Malgré des décennies d’efforts, aucun traitement curatif n’existe encore. Les patients ne disposent que de stratégies visant à ralentir l’évolution de ces troubles invalidants ; d’où l’intérêt majeur d’identifier la démence le plus tôt possible.
Comment l’étude a été menée (données Medicare, 2014–2015)
Ordoobadi et son équipe ont étudié des demandes de remboursement Medicare aux États-Unis sur une période d’un an, concernant des personnes ayant subi une lésion traumatique. Ils ont recensé 2 ,453 ,655 patients de plus de 65 ans ayant consulté pour une blessure en 2014 ou 2015.

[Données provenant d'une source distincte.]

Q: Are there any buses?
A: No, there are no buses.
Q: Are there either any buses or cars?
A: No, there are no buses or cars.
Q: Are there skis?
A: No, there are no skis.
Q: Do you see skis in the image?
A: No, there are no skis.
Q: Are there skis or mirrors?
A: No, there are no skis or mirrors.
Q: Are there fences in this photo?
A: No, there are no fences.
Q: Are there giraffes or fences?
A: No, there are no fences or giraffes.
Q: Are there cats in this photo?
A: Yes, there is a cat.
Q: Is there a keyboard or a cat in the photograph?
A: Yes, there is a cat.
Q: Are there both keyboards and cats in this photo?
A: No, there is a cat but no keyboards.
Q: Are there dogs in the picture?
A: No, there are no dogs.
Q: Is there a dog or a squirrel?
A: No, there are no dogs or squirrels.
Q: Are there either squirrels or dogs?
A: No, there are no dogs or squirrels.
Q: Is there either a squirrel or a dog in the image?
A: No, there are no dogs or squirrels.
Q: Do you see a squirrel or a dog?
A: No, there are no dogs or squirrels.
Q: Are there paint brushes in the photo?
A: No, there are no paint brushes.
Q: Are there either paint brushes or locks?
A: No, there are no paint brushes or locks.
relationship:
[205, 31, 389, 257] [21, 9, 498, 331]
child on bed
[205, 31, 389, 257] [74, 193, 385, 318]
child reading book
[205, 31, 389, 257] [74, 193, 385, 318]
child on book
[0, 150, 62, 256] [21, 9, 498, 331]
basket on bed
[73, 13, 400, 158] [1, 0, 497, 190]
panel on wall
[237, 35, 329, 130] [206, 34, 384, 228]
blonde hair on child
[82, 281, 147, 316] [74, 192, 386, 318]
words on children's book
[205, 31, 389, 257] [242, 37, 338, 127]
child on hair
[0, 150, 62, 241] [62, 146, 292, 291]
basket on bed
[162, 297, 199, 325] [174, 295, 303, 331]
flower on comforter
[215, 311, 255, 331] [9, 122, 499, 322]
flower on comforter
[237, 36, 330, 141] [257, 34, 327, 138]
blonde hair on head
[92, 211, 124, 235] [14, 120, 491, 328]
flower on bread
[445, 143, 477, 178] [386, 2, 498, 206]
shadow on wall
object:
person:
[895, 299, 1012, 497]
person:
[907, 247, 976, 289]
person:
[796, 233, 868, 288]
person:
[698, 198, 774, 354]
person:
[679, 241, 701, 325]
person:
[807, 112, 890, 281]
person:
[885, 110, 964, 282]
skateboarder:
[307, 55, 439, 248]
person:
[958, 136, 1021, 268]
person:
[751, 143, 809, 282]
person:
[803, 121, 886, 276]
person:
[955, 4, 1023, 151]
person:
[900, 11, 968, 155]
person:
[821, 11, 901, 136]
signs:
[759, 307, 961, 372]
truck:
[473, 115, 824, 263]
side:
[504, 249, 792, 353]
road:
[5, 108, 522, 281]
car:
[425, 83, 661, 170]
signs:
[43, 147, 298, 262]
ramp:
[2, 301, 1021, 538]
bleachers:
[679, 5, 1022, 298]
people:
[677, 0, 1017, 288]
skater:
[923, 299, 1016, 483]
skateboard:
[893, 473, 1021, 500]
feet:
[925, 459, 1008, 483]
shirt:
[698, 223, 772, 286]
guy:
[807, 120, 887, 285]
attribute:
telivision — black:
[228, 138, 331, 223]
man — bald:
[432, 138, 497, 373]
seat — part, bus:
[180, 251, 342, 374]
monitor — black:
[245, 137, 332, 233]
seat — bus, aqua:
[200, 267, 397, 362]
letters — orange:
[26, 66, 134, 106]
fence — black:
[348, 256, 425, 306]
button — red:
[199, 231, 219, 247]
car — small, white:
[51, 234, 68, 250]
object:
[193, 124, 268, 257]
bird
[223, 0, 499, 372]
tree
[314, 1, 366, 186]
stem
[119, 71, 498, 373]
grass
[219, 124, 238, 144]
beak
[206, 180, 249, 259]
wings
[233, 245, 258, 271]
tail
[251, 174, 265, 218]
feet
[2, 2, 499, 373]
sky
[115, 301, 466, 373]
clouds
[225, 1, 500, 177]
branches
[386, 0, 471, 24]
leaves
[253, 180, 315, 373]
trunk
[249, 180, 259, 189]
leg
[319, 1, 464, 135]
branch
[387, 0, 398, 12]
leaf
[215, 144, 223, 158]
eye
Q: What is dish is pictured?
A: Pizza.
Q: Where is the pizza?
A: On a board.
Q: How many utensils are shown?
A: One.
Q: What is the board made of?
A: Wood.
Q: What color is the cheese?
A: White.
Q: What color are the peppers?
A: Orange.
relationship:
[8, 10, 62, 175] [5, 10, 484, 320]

Après avoir exclu les personnes présentant un diagnostic connu de démence, les chercheurs ont comparé celles qui s’étaient blessées à la suite d’une chute à celles ayant souffert d’autres types de blessures physiques.
Résultat principal : un risque plus élevé dans l’année suivant la chute
D’après leurs analyses, les personnes âgées blessées lors d’une chute avaient une probabilité supérieure de plus de 20 % de développer une démence dans l’année suivant l’accident, par comparaison avec les patients venus consulter pour d’autres blessures physiques.
« La relation entre les chutes et la démence semble aller dans les deux sens », explique l’épidémiologiste spécialiste des blessures Molly Jarman, du Brigham and Women's Hospital.
« Le déclin cognitif peut augmenter le risque de chute, mais le traumatisme lié à ces chutes peut aussi accélérer la progression de la démence et rendre un diagnostic plus probable par la suite. »
Ce que l’étude ne permet pas d’affirmer (et les limites)
Cette étude ne peut établir qu’une concordance de tendances entre deux facteurs ; elle ne permet donc pas de conclure à un lien direct de cause à effet entre les chutes et la démence. En outre, faute de données sur les prescriptions, les chercheurs n’ont pas pu prendre en compte l’impact des médicaments, ce qui pourrait avoir biaisé leurs résultats.
Cela dit, des travaux antérieurs ont montré que les personnes ayant déjà des troubles cognitifs connus courent un risque accru de chute, ce qui renforce l’idée que la chute pourrait constituer un signe précoce de ces atteintes cérébrales dévastatrices.
Parmi d’autres signes potentiellement précoces associés aux troubles cognitifs menant à la démence, on retrouve une baisse de la sensibilité visuelle, une santé mentale dégradée et une augmentation des cauchemars.
Toutefois, le déclin cognitif peut également signaler d’autres affections qui, elles, peuvent être traitées ; il est donc essentiel que les patients susceptibles de souffrir de démence fassent l’objet d’une évaluation approfondie.
« Notre étude met en évidence une possibilité d’intervention précoce », déclare Jarman.
« Si nous parvenons à établir que les chutes servent d’indicateurs précoces de démence, nous pourrions identifier d’autres précurseurs et événements initiaux sur lesquels intervenir, ce qui améliorerait considérablement notre façon de prendre en charge la santé cognitive chez les personnes âgées. »
Cette recherche a été publiée dans JAMA.
Une version antérieure de cet article a été publiée en octobre 2024.